::: INPUT MATERIAL :::

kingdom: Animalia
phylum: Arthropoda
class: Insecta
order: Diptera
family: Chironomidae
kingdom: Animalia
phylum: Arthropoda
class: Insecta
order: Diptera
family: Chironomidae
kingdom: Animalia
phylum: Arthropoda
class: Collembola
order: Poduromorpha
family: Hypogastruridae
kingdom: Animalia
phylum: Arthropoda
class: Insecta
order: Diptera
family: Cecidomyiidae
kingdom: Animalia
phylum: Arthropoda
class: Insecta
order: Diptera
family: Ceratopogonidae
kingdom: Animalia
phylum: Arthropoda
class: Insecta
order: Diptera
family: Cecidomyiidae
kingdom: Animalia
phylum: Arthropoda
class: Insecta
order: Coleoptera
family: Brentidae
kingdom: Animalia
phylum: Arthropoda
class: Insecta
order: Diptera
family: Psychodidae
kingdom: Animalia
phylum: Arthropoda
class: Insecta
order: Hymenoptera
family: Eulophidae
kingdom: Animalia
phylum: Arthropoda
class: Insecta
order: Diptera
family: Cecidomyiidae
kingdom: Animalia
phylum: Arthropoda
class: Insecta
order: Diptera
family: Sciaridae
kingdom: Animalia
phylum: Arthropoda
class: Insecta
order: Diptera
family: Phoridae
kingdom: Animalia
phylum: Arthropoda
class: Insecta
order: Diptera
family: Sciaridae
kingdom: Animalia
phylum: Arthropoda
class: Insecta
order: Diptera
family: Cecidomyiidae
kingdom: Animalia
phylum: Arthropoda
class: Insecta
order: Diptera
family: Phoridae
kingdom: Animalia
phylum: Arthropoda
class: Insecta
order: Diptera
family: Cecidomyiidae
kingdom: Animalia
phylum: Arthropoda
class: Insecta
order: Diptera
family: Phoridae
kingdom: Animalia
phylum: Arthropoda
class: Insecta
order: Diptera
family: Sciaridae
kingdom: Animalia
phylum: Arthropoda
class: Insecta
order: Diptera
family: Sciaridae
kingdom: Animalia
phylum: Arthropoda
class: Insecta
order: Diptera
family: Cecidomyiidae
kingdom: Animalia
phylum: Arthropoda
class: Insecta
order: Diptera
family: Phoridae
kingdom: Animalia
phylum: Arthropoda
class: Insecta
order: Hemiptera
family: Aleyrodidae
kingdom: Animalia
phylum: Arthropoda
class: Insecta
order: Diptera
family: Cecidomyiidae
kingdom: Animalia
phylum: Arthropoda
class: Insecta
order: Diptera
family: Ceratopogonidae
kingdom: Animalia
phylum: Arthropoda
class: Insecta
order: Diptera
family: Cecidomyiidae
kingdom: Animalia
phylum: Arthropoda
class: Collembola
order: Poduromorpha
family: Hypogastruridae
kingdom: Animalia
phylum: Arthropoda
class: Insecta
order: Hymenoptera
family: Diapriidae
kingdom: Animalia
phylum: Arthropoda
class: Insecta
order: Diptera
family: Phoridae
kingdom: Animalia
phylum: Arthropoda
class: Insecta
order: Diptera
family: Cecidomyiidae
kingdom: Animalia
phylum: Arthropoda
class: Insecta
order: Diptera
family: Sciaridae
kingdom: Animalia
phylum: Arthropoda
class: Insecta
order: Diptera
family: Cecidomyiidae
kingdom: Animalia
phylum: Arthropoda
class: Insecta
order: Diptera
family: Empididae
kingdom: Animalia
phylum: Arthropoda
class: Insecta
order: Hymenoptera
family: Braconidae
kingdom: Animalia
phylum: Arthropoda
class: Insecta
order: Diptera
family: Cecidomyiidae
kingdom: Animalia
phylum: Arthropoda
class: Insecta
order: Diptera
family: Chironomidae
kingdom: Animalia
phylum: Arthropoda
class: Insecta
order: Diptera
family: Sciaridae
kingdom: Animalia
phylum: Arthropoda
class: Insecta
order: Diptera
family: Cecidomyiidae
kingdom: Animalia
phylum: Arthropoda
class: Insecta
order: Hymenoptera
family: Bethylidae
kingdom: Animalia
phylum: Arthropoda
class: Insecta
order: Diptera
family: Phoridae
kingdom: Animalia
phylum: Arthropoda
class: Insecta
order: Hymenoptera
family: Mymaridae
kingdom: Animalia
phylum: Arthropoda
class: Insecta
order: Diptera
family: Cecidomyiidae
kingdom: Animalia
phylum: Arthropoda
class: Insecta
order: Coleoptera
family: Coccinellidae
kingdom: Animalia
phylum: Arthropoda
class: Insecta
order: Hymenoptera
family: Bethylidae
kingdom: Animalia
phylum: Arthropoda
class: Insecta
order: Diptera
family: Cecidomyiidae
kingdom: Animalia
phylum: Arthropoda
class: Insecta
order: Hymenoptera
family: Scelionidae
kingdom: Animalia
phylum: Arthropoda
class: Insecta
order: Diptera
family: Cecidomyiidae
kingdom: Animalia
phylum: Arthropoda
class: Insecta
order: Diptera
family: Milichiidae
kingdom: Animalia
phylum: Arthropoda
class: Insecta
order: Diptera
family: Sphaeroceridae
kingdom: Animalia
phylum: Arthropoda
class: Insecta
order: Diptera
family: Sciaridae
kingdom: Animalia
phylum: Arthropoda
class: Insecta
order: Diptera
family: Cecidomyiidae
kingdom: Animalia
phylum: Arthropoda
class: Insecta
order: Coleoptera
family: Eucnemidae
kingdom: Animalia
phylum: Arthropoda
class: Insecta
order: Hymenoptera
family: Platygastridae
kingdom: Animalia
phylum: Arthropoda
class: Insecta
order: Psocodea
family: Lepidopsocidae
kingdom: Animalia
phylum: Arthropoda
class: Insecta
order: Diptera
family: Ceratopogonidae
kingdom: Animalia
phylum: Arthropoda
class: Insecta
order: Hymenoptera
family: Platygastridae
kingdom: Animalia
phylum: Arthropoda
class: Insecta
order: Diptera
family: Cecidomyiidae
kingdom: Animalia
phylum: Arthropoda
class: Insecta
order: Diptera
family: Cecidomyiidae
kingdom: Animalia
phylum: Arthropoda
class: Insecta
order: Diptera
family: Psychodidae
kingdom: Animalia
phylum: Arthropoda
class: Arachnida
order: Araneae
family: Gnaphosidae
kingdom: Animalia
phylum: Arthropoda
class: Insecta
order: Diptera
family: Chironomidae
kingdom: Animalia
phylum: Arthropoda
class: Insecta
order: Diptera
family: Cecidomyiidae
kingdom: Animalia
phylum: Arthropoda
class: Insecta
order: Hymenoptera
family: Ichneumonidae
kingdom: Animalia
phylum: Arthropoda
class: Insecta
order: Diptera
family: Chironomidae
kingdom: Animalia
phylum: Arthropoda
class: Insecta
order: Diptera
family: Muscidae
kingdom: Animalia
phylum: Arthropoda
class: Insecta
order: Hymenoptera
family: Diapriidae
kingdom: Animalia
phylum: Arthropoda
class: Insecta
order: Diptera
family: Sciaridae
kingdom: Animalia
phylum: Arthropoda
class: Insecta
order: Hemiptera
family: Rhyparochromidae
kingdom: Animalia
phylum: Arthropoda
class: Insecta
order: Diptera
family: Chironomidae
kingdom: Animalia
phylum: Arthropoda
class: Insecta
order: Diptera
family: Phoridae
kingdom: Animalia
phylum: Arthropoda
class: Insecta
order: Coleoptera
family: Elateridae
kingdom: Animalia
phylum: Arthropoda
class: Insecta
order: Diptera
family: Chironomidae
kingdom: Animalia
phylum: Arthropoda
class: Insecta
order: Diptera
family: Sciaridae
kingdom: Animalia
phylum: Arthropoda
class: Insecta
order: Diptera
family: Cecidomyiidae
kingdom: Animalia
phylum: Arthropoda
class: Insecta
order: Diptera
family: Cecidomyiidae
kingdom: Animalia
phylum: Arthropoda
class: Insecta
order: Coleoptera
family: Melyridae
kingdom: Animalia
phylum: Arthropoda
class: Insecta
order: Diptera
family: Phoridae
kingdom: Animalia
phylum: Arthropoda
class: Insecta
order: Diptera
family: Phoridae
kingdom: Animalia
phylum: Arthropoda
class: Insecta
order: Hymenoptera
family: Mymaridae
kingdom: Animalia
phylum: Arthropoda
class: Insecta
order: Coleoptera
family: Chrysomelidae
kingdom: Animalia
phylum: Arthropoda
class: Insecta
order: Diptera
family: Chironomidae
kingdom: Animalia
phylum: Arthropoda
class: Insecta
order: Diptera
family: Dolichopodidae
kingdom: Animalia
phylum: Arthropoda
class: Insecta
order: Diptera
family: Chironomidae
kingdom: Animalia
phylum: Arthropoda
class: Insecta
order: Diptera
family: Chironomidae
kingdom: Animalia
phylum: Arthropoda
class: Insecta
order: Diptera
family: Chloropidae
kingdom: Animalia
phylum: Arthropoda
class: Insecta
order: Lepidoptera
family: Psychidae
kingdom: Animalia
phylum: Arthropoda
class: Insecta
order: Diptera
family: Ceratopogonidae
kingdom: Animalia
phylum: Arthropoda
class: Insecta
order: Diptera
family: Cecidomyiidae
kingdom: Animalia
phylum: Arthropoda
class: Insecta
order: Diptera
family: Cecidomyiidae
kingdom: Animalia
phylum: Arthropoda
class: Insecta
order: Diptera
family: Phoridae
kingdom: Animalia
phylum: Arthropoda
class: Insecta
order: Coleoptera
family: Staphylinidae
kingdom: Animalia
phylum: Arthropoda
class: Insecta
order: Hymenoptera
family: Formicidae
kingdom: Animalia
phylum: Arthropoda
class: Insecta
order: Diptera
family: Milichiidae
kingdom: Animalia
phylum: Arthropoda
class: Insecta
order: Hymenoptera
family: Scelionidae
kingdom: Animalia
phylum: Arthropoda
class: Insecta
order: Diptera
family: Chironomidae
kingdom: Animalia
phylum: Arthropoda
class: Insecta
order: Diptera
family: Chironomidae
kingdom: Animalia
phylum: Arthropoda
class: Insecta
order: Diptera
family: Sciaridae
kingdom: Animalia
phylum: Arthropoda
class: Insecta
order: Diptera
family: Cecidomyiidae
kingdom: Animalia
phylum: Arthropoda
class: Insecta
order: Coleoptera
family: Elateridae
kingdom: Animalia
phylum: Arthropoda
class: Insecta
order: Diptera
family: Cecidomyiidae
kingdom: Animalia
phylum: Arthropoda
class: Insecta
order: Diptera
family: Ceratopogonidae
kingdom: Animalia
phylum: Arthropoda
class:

:::

(TASK DESCRIPTION):
Render the listing lines starting at the one containing "family: Sphaeroceridae" and ending at the one containing "order: Araneae" as a Markdown table with the columns Row and Listing line, omitting blank lines.

(RESULT OF THE TASK):
| Row | Listing line |
|---|---|
| 1 | family: Sphaeroceridae |
| 2 | kingdom: Animalia |
| 3 | phylum: Arthropoda |
| 4 | class: Insecta |
| 5 | order: Diptera |
| 6 | family: Sciaridae |
| 7 | kingdom: Animalia |
| 8 | phylum: Arthropoda |
| 9 | class: Insecta |
| 10 | order: Diptera |
| 11 | family: Cecidomyiidae |
| 12 | kingdom: Animalia |
| 13 | phylum: Arthropoda |
| 14 | class: Insecta |
| 15 | order: Coleoptera |
| 16 | family: Eucnemidae |
| 17 | kingdom: Animalia |
| 18 | phylum: Arthropoda |
| 19 | class: Insecta |
| 20 | order: Hymenoptera |
| 21 | family: Platygastridae |
| 22 | kingdom: Animalia |
| 23 | phylum: Arthropoda |
| 24 | class: Insecta |
| 25 | order: Psocodea |
| 26 | family: Lepidopsocidae |
| 27 | kingdom: Animalia |
| 28 | phylum: Arthropoda |
| 29 | class: Insecta |
| 30 | order: Diptera |
| 31 | family: Ceratopogonidae |
| 32 | kingdom: Animalia |
| 33 | phylum: Arthropoda |
| 34 | class: Insecta |
| 35 | order: Hymenoptera |
| 36 | family: Platygastridae |
| 37 | kingdom: Animalia |
| 38 | phylum: Arthropoda |
| 39 | class: Insecta |
| 40 | order: Diptera |
| 41 | family: Cecidomyiidae |
| 42 | kingdom: Animalia |
| 43 | phylum: Arthropoda |
| 44 | class: Insecta |
| 45 | order: Diptera |
| 46 | family: Cecidomyiidae |
| 47 | kingdom: Animalia |
| 48 | phylum: Arthropoda |
| 49 | class: Insecta |
| 50 | order: Diptera |
| 51 | family: Psychodidae |
| 52 | kingdom: Animalia |
| 53 | phylum: Arthropoda |
| 54 | class: Arachnida |
| 55 | order: Araneae |